Après avoir traité les grands enjeux du logement, le Club des Penseurs s’est tourné vers une révolution technologique majeure : l’intelligence artificielle. Comment transforme-t-elle les pratiques immobilières ? Quels bénéfices concrets en attendre ? Et surtout, comment garder l’humain au centre ? Deux intervenants ont ouvert les échanges : Jérôme Revy, figure de la Proptech, et Thomas Lefebvre, vice-président data & science chez SeLoger (Aviv).

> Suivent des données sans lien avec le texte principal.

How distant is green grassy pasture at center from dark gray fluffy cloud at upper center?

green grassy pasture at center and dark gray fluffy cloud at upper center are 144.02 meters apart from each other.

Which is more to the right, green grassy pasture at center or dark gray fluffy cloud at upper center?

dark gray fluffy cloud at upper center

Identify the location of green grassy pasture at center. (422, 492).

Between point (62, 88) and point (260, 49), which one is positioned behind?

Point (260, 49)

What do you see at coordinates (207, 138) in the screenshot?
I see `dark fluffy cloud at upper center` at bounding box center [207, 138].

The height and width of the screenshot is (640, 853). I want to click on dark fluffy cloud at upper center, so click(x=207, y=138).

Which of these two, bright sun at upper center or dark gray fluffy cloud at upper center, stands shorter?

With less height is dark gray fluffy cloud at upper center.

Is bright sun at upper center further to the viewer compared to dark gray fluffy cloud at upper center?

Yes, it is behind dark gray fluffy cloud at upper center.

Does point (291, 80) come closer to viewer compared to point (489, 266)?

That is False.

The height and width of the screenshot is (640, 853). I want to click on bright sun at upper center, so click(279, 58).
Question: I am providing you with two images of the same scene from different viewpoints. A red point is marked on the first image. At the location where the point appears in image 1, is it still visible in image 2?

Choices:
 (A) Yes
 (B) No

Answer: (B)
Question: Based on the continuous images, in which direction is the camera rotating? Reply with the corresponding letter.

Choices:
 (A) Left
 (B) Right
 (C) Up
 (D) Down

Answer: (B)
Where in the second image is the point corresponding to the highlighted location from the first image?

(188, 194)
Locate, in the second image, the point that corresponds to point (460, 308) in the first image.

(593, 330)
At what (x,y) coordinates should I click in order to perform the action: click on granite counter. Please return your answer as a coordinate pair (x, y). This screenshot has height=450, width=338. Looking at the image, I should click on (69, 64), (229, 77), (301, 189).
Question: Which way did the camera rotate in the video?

Un partenaire cognitif qui transforme le quotidien de nos métiers
L’IA bouleverse nos repères : rapide, globale, irréversible. ChatGPT a conquis 100 millions d’utilisateurs en deux mois, et 70 % des entreprises y ont déjà recours. Les économistes anticipent une hausse de 14 % du PIB mondial liée à son usage dans les 2 prochaines années. Bien plus qu’un outil, elle devient un partenaire cognitif, capable d’augmenter notre intuition, de raccourcir les délais de décision et de renforcer l’expertise. Elle démocratise l’accès à la donnée (jusqu’alors rare et chère) et crée un nouveau rapport au réel, centré sur l’utilisateur.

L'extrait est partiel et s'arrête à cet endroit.